Joining the Allman Brothers catapulted Leavell to the top of the rock stratosphere. The band’s concerts were the stuff of legend, and Leavell was there at Watkins Glen in New York State in July 1973 when 600,000 people turned out to see them on a bill with the Grateful Dead and The Band. The show’s mammoth attendance broke the record set by Woodstock. That August they released Brothers and Sisters, their first album with Leavell and their most commercially successful. It contained timeless classics like “Ramblin’ Man” and “Jessica”, which featured Leavell prominently and has been synonymous with Top Gear since 1977. “It was so well known in England!” says Leavell happily. “It took a while for me to know that it was on the programme. One of my British friends told me: ‘Hey, man, did you know that song opens every episode?’
When the Allman Brothers split in 1976, Leavell continued playing with bassist Lamar Williams and drummer Jaimoe for a few years as Sea Level (a pun on the “C Leavell” the pianist had stamped on his tour cases). By 1981, however, Leavell thought his days as a touring musician might be behind him. Rose Lane had inherited land in Georgia, and Leavell told his wife he might focus on building a new career as a tree farmer. Fate had other ideas. “She listened patiently,” remembers Leavell, “And then she said: ‘Well that’s interesting, but the Rolling Stones called you today’.”

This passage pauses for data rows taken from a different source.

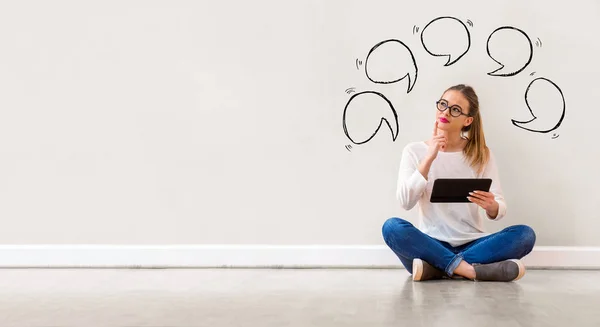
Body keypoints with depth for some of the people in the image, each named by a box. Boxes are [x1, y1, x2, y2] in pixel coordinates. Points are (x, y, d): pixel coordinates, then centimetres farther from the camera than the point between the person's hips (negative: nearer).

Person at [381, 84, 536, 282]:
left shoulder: (482, 154, 5)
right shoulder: (414, 151, 3)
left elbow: (499, 210, -2)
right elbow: (406, 202, -11)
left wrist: (491, 206, -26)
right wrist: (429, 158, -18)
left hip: (472, 244, 2)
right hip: (431, 244, -2)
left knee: (525, 234, -23)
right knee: (392, 227, -29)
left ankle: (436, 268, -25)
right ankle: (469, 270, -29)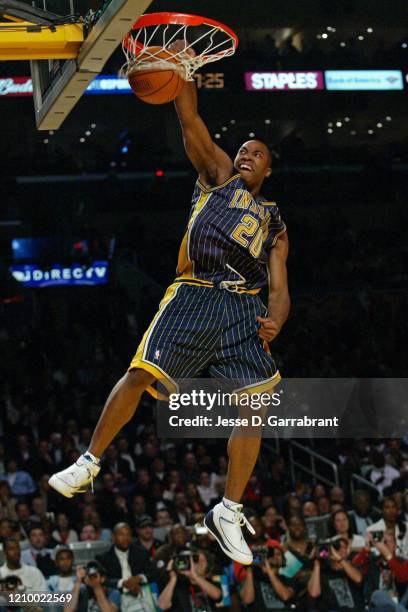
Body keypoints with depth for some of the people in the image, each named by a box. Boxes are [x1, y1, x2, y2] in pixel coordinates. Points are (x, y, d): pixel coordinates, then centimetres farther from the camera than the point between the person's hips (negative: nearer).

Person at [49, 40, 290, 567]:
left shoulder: (274, 224, 27)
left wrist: (275, 321, -7)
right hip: (194, 293, -3)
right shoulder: (218, 176, 22)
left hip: (243, 307, 3)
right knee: (141, 374, -16)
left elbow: (279, 288, 15)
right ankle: (89, 463, 0)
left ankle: (228, 513, -3)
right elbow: (190, 121, 9)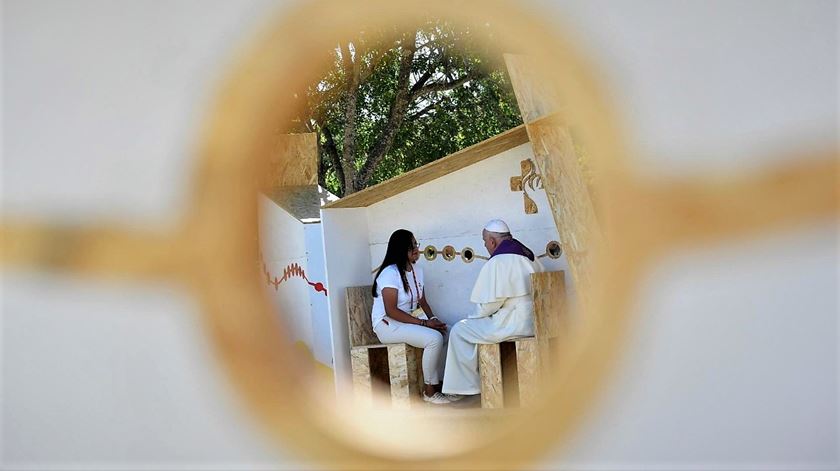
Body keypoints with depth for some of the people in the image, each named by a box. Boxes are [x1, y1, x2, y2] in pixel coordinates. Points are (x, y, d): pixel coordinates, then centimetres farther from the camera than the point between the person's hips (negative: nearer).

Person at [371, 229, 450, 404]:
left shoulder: (417, 270, 10)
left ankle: (441, 383, -6)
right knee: (434, 338, -26)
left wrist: (433, 319, -7)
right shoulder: (390, 273, -17)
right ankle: (429, 391, -12)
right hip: (388, 325, -8)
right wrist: (424, 323, -22)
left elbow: (422, 302, 13)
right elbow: (391, 311, -22)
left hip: (411, 320, 8)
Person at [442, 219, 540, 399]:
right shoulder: (528, 256, 13)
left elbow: (489, 304, -16)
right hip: (533, 321, 10)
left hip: (512, 324, -10)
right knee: (477, 325, 29)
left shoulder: (497, 262, -14)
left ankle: (466, 386, 13)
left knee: (459, 331, 5)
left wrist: (476, 316, 5)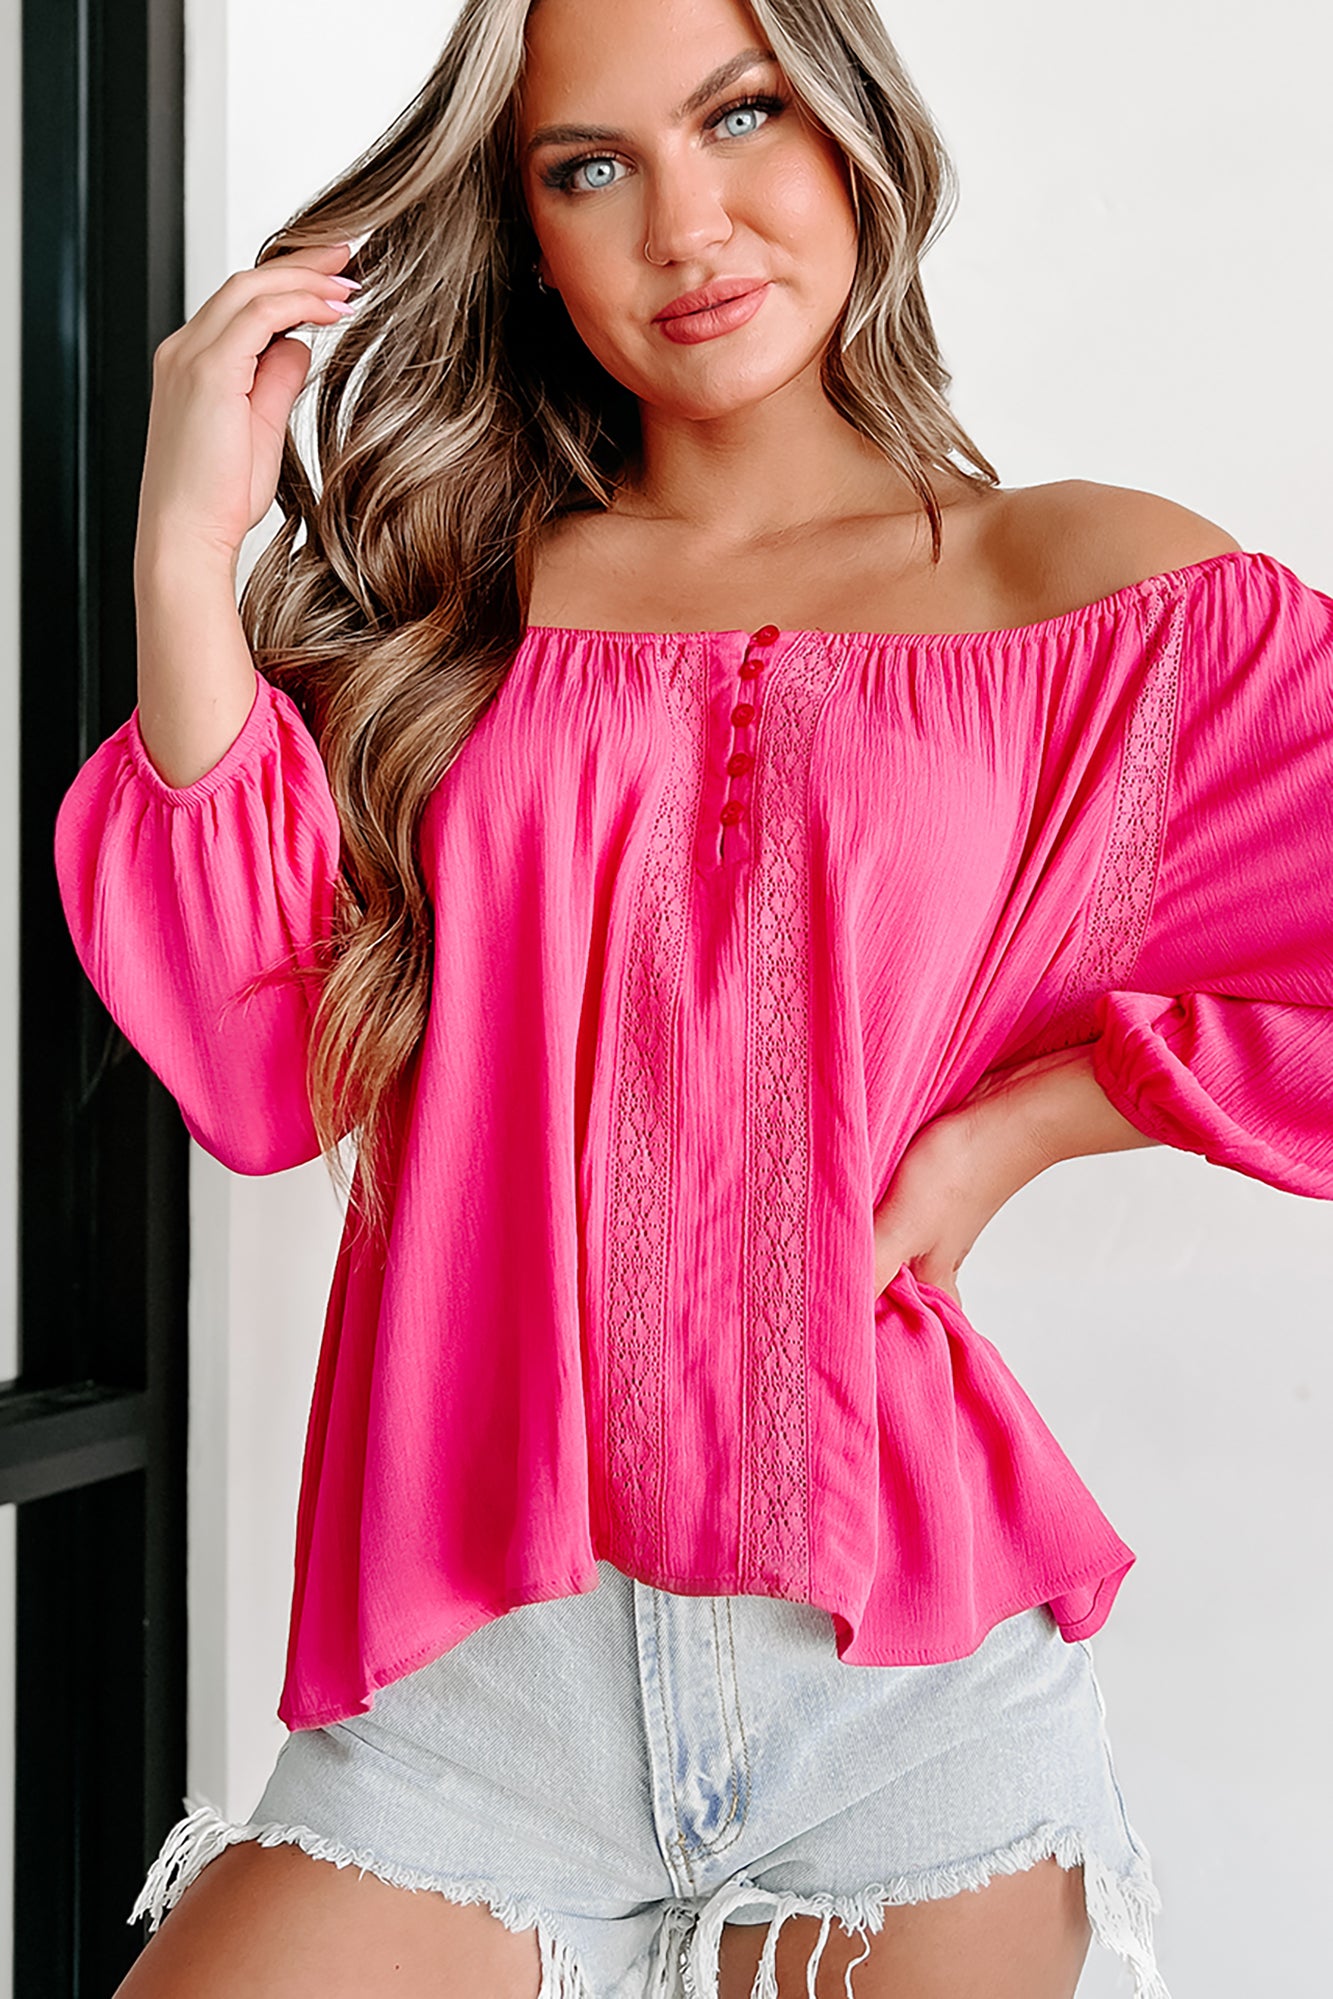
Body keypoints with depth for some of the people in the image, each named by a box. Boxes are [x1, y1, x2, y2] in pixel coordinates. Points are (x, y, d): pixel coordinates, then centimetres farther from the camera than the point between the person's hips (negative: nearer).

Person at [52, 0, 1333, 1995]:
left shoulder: (1105, 591, 2)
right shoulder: (443, 603, 7)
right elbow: (264, 1063, -4)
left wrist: (1008, 1125, -7)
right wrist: (188, 547, -8)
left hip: (912, 1670, 0)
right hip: (486, 1661, 1)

Within 36 hours, Leavell was on a plane to Massachusetts to audition. Although former Faces keyboardist Ian McLagan was chosen for that tour, Leavell impressed Jagger and Richards enough that he made a guest appearance when the tour came through Atlanta, and then joined full-time on their 1982 European run. He’s been there ever since, an essential component of a line-up that remained remarkably unchanged until the death of longtime drummer Charlie Watts following a heart procedure in August last year. “It still stings hard, it really does,” says Leavell. “It was just a shock, because everyone figured Charlie would recover, the doctors included. There was never a feeling of: ‘Hey, we’re going to lose Charlie’. It was just: ‘Hey, he’s got to have this thing done and in two to three months he’ll be fine.’ But it didn’t go that way. It’s a big loss all the way around: personally and musically. I think of him every day, and miss him.”
Away from the band, Leavell did stick to his plan to grow trees. In 1999, he and Rose Lane were named the National Outstanding Tree Farmers of the Year. “We need to really start thinking hard about not blowing this thing up,” says Leavell when asked what his conservation efforts have taught him about the future of the planet. “For me, there’s a personal connection. Where does that piano come from? The thing that’s given me so much joy and a great career. There’s a spiritual connection for me, to wood.”
As Stones backing vocalist Bernard Fowler quips in The Tree Man, a 2020 documentary about Leavell, the pianist isn’t “just good at piano, he’s good for the environment.” He’s become, as Keith Richards once put it, the Stones’ “own Southern Gentleman”. Occasionally he still likes to take centre stage. His 2018 album Chuck Gets Big, recorded live with the Frankfurt Radio Big Band, saw him revisit music from throughout his storied life, with Stones, Allman Brothers and Sea Level tracks all in the mix. “I wanted to have a representation of who I am and what I do, and also wanted to make sure that the songs would adapt well to the big band arrangements. We had a lot of fun with that, it was quite a trip.”